QUOTE OF THE DAY…. The Associated Press reported today on the results of its new national poll, the results of which were fairly interesting. Support for the Republicans’ tax plan, for example, was higher (53%) than I’ve seen in most recently polling, and support for repealing the Affordable Care Act was pretty low (39%).
But what stood out for me wasn’t the data, but rather, one of the follow-up comments made by a voter who participated in the AP poll.
“I think everybody wants change,” said Steven Lamb, 60, a Tennessee state government worker in Nashville who voted Republican last week despite opposing the party’s stance on tax cuts and health care. “I’m tired of what’s going on, and the only way to do it is to make a change.”
I find this fascinating, in part because of the way in which this quote serves as a reminder that voting behavior isn’t necessarily rational.
Going into the midterm elections, I lost track of how many times I saw national polls showing Democrats more popular than Republicans, but Republicans nevertheless leading Democrats at the same time. Hell, we saw another one today. Even in the exit polls gauging the attitudes of those who actually showed up on Election Day, voters conceded they liked Democrats more than they like Republicans.
This, on the day we saw a GOP “wave” that washed away the Democrats’ House majority.
It’s easy to find this puzzling, but look at Mr. Lamb’s quote again. I don’t know the man, but based on what he told the AP, he disagrees with Republicans on some of the biggest issues of the day but voted for them anyway. Why? Because he’s unsatisfied with the status quo. Wouldn’t voting for the party that’s wrong about the major issues of the day make matters worse? Perhaps, but, again, voting isn’t necessarily rational. This voter in Tennessee knows he doesn’t like what he sees, and knows Democrats are in the majority, so it at least contributed to him backing the party he already disagrees with.
My point, just to be clear, isn’t to pick on Steven Lamb. On the contrary, my point is that his quote tells us quite a bit. Obviously this is just one man who shared his thoughts with a pollster, but I suspect his approach was pretty common this year — unsatisfied voters are inclined to go with the other team.

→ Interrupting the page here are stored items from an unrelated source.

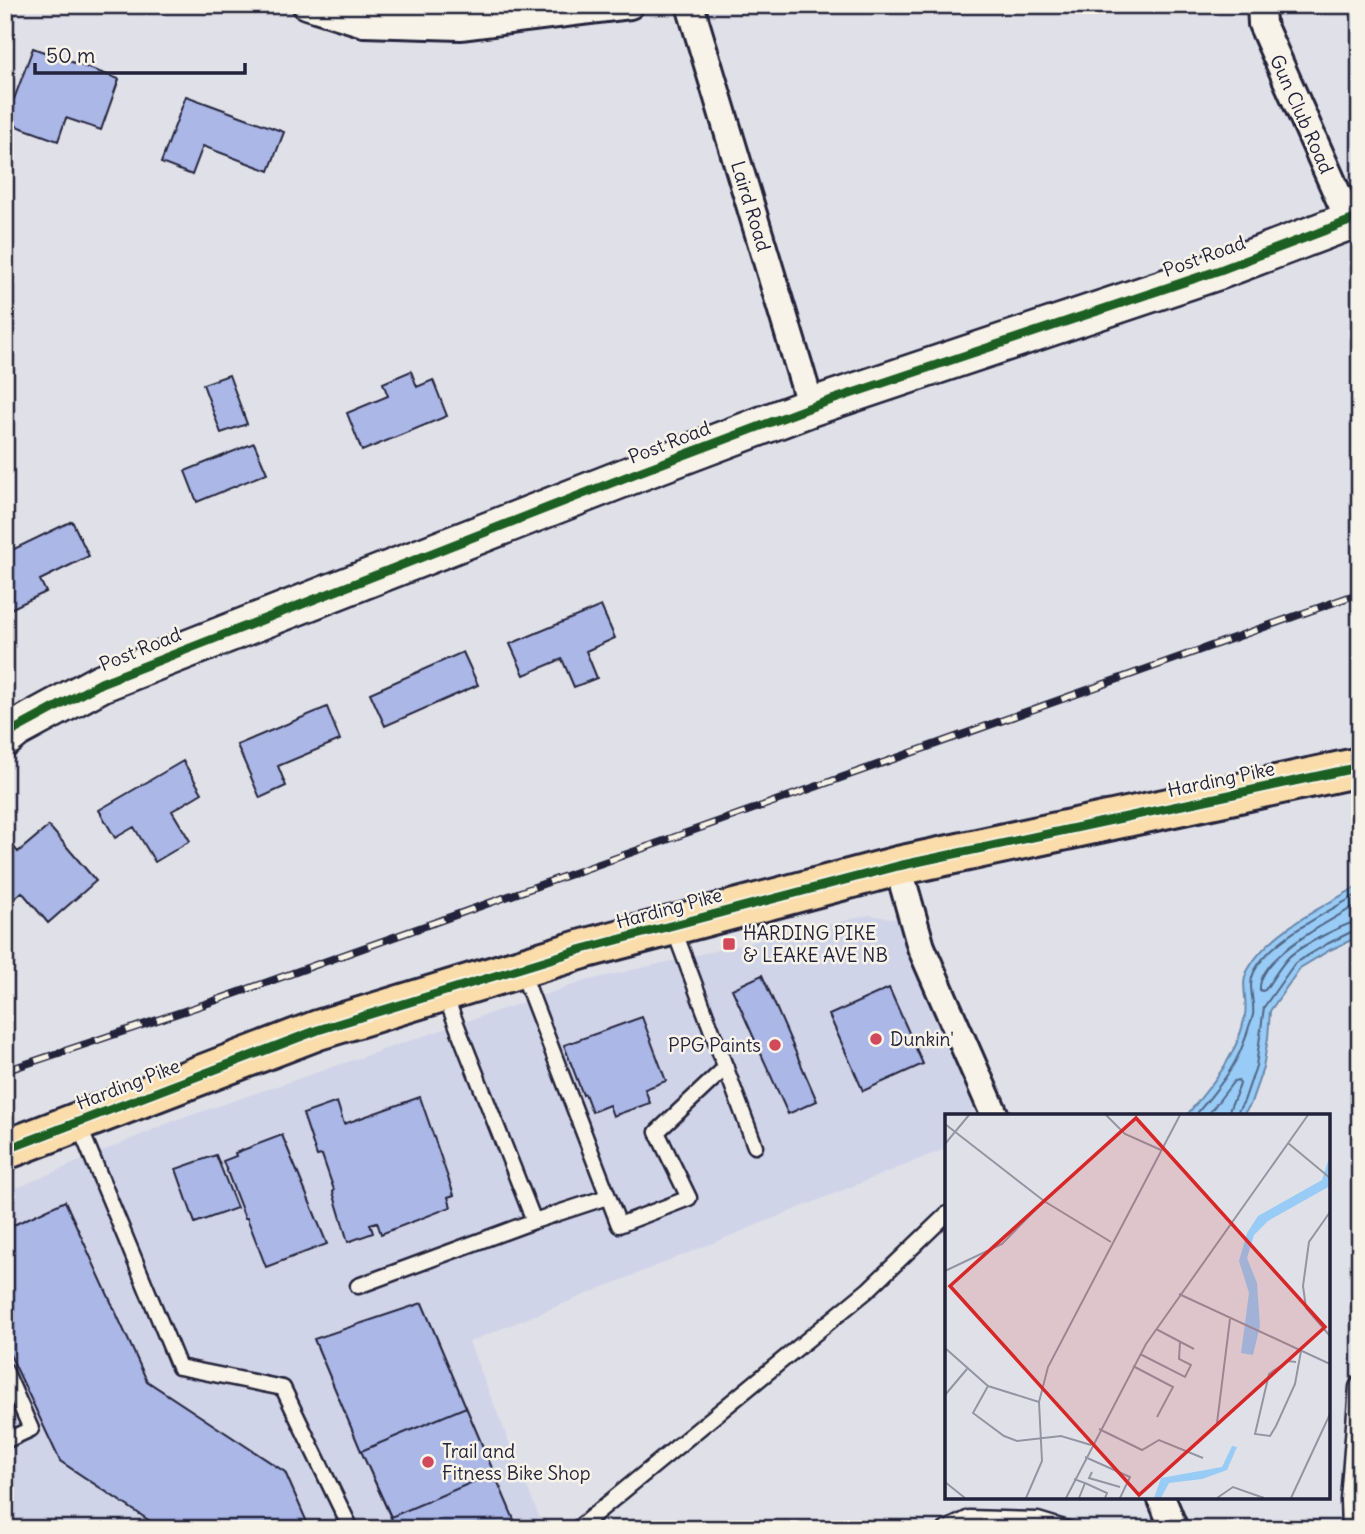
<svg xmlns="http://www.w3.org/2000/svg" width="1365" height="1534" font-family="Delius,sans-serif">
  <style>
    .built { fill: #d0d4e8 }
    .water { fill: #98cbf5; stroke: #6987ab; stroke-width: 2 }
    .lines { fill: none; stroke-linecap: round; stroke-linejoin: round }
    .shore { stroke: #516685; stroke-width: 2 }
    .building { fill: #aab7e7; stroke: #22223b; stroke-width: 2 }
    .lane-casing { stroke: #22223b; stroke-width: 19 }
    .street-casing { stroke: #22223b; stroke-width: 32 }
    .secondary-casing { stroke: #22223b; stroke-width: 42 }
    .primary-casing { stroke: #22223b; stroke-width: 44 }
    .lane { stroke: #f7f3e8; stroke-width: 14 }
    .street { stroke: #f7f3e8; stroke-width: 26 }
    .secondary { stroke: #f7f3e8; stroke-width: 37 }
    .primary { stroke: #faddab; stroke-width: 38 }
    .rail-casing { stroke: #22223b; stroke-width: 8 }
    .rail { stroke: #f7f3e8; stroke-width: 5; stroke-dasharray: 16; stroke-linecap: butt }
    .cycleway-casing { stroke: #f7f3e8; stroke-width: 13 }
    .cycleway { stroke: #1b5e20; stroke-width: 9 }
    .poi-dot { fill: #d1495b; stroke: #f7f3e8; stroke-width: 2.5 }
    .labels { text-anchor: middle; stroke-width: 5; stroke-linejoin: round; paint-order: stroke }
    .street-label { font-size: 19px; fill: #22223b; stroke: #f7f3e8 }
    .poi-label { font-size: 19px; fill: #22223b; stroke: #f7f3e8; text-anchor: start }
    .inset-road { fill: none; stroke: #9495a3; stroke-width: 2 }
    .view { fill: #d62828; fill-opacity: 0.15; stroke: #d62828; stroke-width: 3.5 }
    .inset-edge { fill: none; stroke: #22223b; stroke-width: 3.5 }
  </style>
  <rect width="100%" height="100%" fill="#e0e1e8"/>
  <filter id="ink" filterUnits="userSpaceOnUse"><feTurbulence type="fractalNoise" baseFrequency=".0143" numOctaves="2"/><feDisplacementMap in="SourceGraphic" scale="14" xChannelSelector="R" yChannelSelector="G"/><feConvolveMatrix kernelMatrix="1 2 1 2 8 2 1 2 1" color-interpolation-filters="sRGB"/></filter>
  <g filter="url(#ink)">
    <path class="built" d="M 869,915 L 900,920 L 976,1116 L 947,1116 L 947,1148 L 469,1342 L 544,1529 L 5,1529 L 5,1193 L 171,1122 L 585,981 Z"/>
    <path class="water" d="M 1360,885 L 1360,936 L 1330,950 L 1300,968 L 1270,1011 L 1268,1038 L 1263,1068 L 1250,1105 L 1242,1116 L 1186,1116 C 1212,1084 1238,1056 1245,1015 C 1248,998 1239,983 1249,968 C 1270,931 1324,906 1360,885 Z"/>
    <g class="lines">
      <path class="shore" d="M 1360,903 C 1334,919 1257,956 1260,990 L 1262,991 L 1265,990 C 1272,980 1279,968 1287,959 C 1296,948 1347,922 1360,921
        M 1195,1116 C 1219,1086 1237,1068 1248,1030 C 1249,1025 1252,1020 1253,1015 C 1255,1000 1247,987 1254,972 C 1270,939 1328,912 1360,893
        M 1207,1116 L 1234,1081 L 1238,1080 L 1240,1084 C 1237,1095 1229,1106 1228,1116
        M 1237,1116 L 1238,1111 L 1244,1101 L 1256,1066 L 1264,1007 L 1295,963 L 1327,944 L 1355,930 L 1360,930"/>
    </g>
    <path class="building" d="M 33,48 L 119,79 L 101,130 L 66,118 L 58,141 L 11,124 L 6,137 L 5,136 L 5,96 L 14,99 Z
      M 186,96 L 284,132 L 269,171 L 203,146 L 192,175 L 161,163 Z
      M 411,371 L 417,387 L 433,380 L 447,416 L 362,451 L 347,413 L 388,396 L 383,383 Z
      M 229,375 L 247,424 L 221,433 L 203,384 Z
      M 254,443 L 267,473 L 197,502 L 185,471 Z
      M 72,521 L 89,556 L 40,580 L 46,592 L 8,610 L 12,620 L 5,623 L 5,547 L 8,552 Z
      M 601,606 L 615,638 L 586,651 L 597,678 L 574,687 L 562,659 L 524,675 L 510,644 Z
      M 463,652 L 478,685 L 385,726 L 370,693 Z
      M 327,707 L 340,740 L 278,766 L 286,786 L 260,798 L 237,745 Z
      M 183,761 L 202,793 L 172,811 L 190,841 L 155,862 L 134,827 L 115,838 L 99,810 Z
      M 49,826 L 96,881 L 48,923 L 22,892 L 5,907 L 5,852 L 13,846 L 18,852 Z
      M 762,975 L 817,1101 L 788,1114 L 732,989 Z
      M 889,988 L 923,1064 L 863,1091 L 829,1015 Z
      M 642,1017 L 666,1081 L 645,1089 L 650,1103 L 613,1116 L 609,1105 L 592,1112 L 585,1094 L 583,1095 L 564,1045 Z
      M 420,1097 L 454,1195 L 448,1197 L 451,1207 L 381,1234 L 377,1222 L 370,1224 L 373,1233 L 348,1242 L 333,1192 L 334,1190 L 322,1155 L 317,1156 L 303,1114 L 337,1102 L 344,1124 Z
      M 282,1135 L 327,1244 L 266,1267 L 247,1218 L 245,1218 L 223,1161 L 236,1156 L 235,1153 Z
      M 216,1155 L 237,1208 L 195,1223 L 176,1169 Z
      M 65,1201 L 147,1381 L 285,1472 L 310,1529 L 162,1529 L 60,1461 L 5,1344 L 5,1229 Z
      M 422,1303 L 466,1407 L 518,1529 L 396,1529 L 361,1451 L 314,1339 Z
      M 466,1407 L 494,1473 L 391,1517 L 361,1451 Z"/>
    <g class="lines">
      <g class="lane-casing">
        <path id="lane" d="M 673,927 L 755,1146
          M 521,969 L 619,1225 L 689,1198 L 657,1132 L 726,1067
          M 78,1123 L 179,1367 L 283,1388 L 351,1529
          M 534,1221 L 607,1197
          M 358,1286 L 534,1221 L 444,993
          M 5,1370 L 31,1429 L 5,1441
          M 578,1528 L 868,1290 L 947,1214
          M 946,1529 L 969,1518 L 1038,1520 L 1068,1529
          M 1349,1529 L 1348,1500 L 1357,1387 L 1360,1382"/>
      </g>
      <g class="street-casing">
        <path id="street" d="M 306,5 L 364,23 L 460,26 L 630,5
          M 690,5 L 811,407
          M 1261,5 L 1262,24 L 1349,220
          M 898,866 L 921,947 L 995,1116
          M 1161,1497 L 1174,1529"/>
      </g>
      <g class="secondary-casing">
        <path id="secondary" d="M 5,738 L 16,729 L 101,683 L 639,472 L 811,407 L 1220,270 L 1360,217"/>
      </g>
      <g class="primary-casing">
        <path id="primary" d="M 5,1150 L 318,1030 L 583,949 L 898,866 L 1360,767"/>
      </g>
      <use href="#lane" class="lane"/>
      <use href="#street" class="street"/>
      <use href="#secondary" class="secondary"/>
      <use href="#primary" class="primary"/>
      <g class="rail-casing">
        <path id="rail" d="M 5,1071 L 217,1000 L 1360,593"/>
      </g>
      <use href="#rail" class="rail"/>
      <g class="cycleway-casing">
        <path id="cycleway" d="M 5,738 L 16,729 L 101,683 L 639,472 L 811,407 L 1220,270 L 1360,217
          M 5,1150 L 318,1030 L 583,949 L 898,866 L 1360,767"/>
      </g>
      <use href="#cycleway" class="cycleway"/>
    </g>
  </g>
  <g class="poi-dot">
    <rect x="722" y="937" width="14" height="14" rx="3.5"/>
    <circle cx="876" cy="1039" r="7"/>
    <circle cx="775" cy="1045" r="7"/>
    <circle cx="428" cy="1462" r="7"/>
  </g>
  <g class="labels">
    <g class="street-label">
      <text transform="translate(1302 114) rotate(66)" y="7">Gun Club Road</text>
      <text transform="translate(751 206) rotate(73)" y="7">Laird Road</text>
      <text transform="translate(1204 256) rotate(-20)" y="7">Post Road</text>
      <text transform="translate(669 442) rotate(-21)" y="7">Post Road</text>
      <text transform="translate(140 649) rotate(-22)" y="7">Post Road</text>
      <text transform="translate(1221 779) rotate(-12)" y="7">Harding Pike</text>
      <text transform="translate(669 908) rotate(-15)" y="7">Harding Pike</text>
      <text transform="translate(128 1084) rotate(-21)" y="7">Harding Pike</text>
    </g>
    <g class="poi-label">
      <text x="743" y="940">HARDING PIKE<tspan x="743" dy="22">&amp; LEAKE AVE NB</tspan></text>
      <text x="890" y="1046">Dunkin'</text>
      <text x="761" y="1052" text-anchor="end">PPG Paints</text>
      <text x="442" y="1458">Trail and<tspan x="442" dy="22">Fitness Bike Shop</tspan></text>
    </g>
  </g>
  <g transform="translate(945 1114)">
    <rect width="385" height="385" fill="#e0e1e8"/>
    <path d="M 385,41 L 385,72 L 323,107 L 309,121 L 302,144 L 312,169 L 315,212 L 308,241 L 296,239 L 304,179 L 294,147 L 302,119 L 313,102 L 377,66 ZM 287,332 L 292,333 L 282,356 L 257,365 L 224,369 L 216,384 L 209,384 L 216,364 L 277,353 Z" fill="#98cbf5"/>
    <path class="inset-road" d="M 161,1 L 180,20 L 216,36M 0,10 L 99,87 L 166,128M 343,29 L 385,64M 0,30 L 24,1M 385,98 L 364,128 L 358,172 L 361,194 L 385,222M 0,157 L 57,130 L 99,87M 234,180 L 385,250M 211,215 L 249,235M 0,234 L 43,272 L 94,288M 195,240 L 240,263 L 246,251 L 234,245 L 235,228M 351,248 L 343,247 L 324,260 L 310,320 L 325,322 L 331,312 L 350,270 L 356,237M 188,252 L 228,273 L 212,303M 43,272 L 28,299 L 59,322 L 72,327 L 116,322 L 146,331M 0,281 L 22,255M 272,309 L 285,205M 154,315 L 197,336 L 214,326 L 258,344M 140,343 L 185,363 L 175,384M 147,358 L 144,364 L 175,373M 129,365 L 140,369 L 134,384M 0,368 L 20,384M 140,369 L 162,379 L 160,384M 81,384 L 97,347 L 94,288 L 103,253 L 235,1M 121,384 L 201,230 L 363,1M 272,384 L 288,373 L 319,384M 346,384 L 385,300"/>
    <path class="view" d="M 191,4 L 380,213 L 194,381 L 5,172 Z"/>
    <rect width="385" height="385" class="inset-edge"/>
  </g>
  <rect width="1365" height="1534" fill="none" stroke="#f7f3e8" stroke-width="28"/>
  <rect x="14" y="14" width="1337" height="1506" fill="none" stroke="#22223b" stroke-width="2.5" filter="url(#ink)"/>
  <path d="M35 63v10h210v-10" fill="none" stroke="#22223b" stroke-width="3.5"/>
  <text x="46" y="63" font-size="21" fill="#22223b" stroke="#f7f3e8" stroke-width="5" paint-order="stroke">50 m</text>
</svg>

For all the talk about mandates, agendas, and policy referenda, I think “I’m tired of what’s going on” summarizes pretty well what happened in 2010. If congressional Republicans see this as some sort of wholesale embrace of a far-right agenda, they’re making a mistake. If Democrats see this as evidence that they should crawl into a hole and stop fighting for good ideas, they’re wrong, too.
Postscript: The same poll, by the way, found that two-thirds of Americans support Senate ratification of the nuclear arms reduction treaty with Russia (New START), with broad support across parties and ideologies. If we’re being intellectually honest about this, it’s probably fair to say the poll doesn’t mean much, since most the country probably hasn’t heard much about the treaty, but as proponents try to rally support, a strong showing in the poll can’t hurt.